The PIT count is a manual census of people experiencing sheltered and unsheltered homelessness on one night in January. The rise in Chester County’s PIT count coincides with increases in many cities and communities across the United States.
In a joint statement, Chester County Commissioners Marian Moskowitz, Josh Maxwell, and Michelle Kichline said, “There are many factors that impact homelessness, and Chester County is not immune to them. We are committed to assisting the homeless population in Chester County through our partnership with House America and by working with municipalities, developers, nonprofits, and our state and federal governments to re-house those experiencing homelessness and create more affordable housing options.
“We have dedicated American Rescue Plan Act money and other funds to building 1,000 new affordable housing units over the next ten years, and by the end of this year, 306 will be built,” added the Commissioners.
Other data from the 2023 PIT count showed that 44 percent of those experiencing homelessness in Chester County were people of color, and 25 percent were children. Of the 436 people counted, 29 lived in or slept in places not meant for human habitation.
Dolores Colligan, Director of Chester County DCD, said, “The Department of Community Development and the Chester County Partnership to End Homelessness work diligently to assist anyone experiencing homelessness. The Emergency Utility and Rental program, run through the DCD, has helped more than 6,000 households since 2021. The Eviction Prevention Case Resolution program has seen a significant increase in cases involving landlords and tenants resolved through the Eviction Prevention Court, created in 2020. We encourage anyone to contact our office if they are facing a housing crisis.”

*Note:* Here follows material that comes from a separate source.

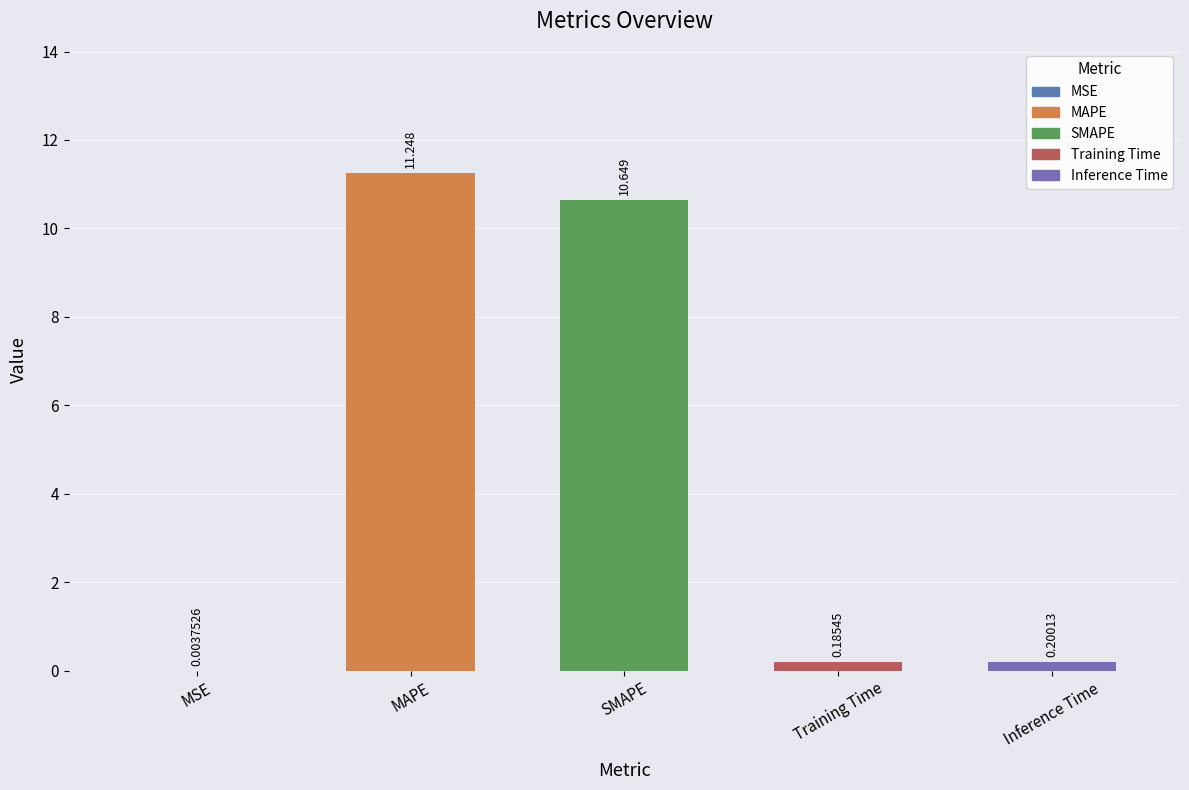

At which label is the value closest to 5?

Inference Time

According to the U.S. Census American Community Survey, the median rent in Chester County has increased by 35 percent over the last seven years. In addition to rising rental costs, pandemic-era aid programs that helped keep people housed are winding down or have ended.
Rob Henry, Administrator of the Chester County Partnership to End Homelessness, said, “Recent increases in rental costs have put rentals out of reach for many people in Chester County. As a result, our Point-In-Time count increased for the first time in several years, and people are experiencing homelessness for prolonged periods because they cannot find an affordable rental.”
The U.S. Department of Housing and Urban Development requires a biennial PIT count of people experiencing homelessness. In Chester County, DCD staff and community volunteers conduct the PIT count annually to understand better local homelessness trends and support efforts to prevent and end homelessness.
The DCD also collects an entire year’s worth of homelessness data in its annual System Performance Report, which in fiscal year 2022 showed a 33 percent decrease in the number of people entering emergency shelters over the past five years, a 39 percent decrease in first-time homelessness in the past year, and a 61 percent increase in the average length of stay in emergency shelters in the past year.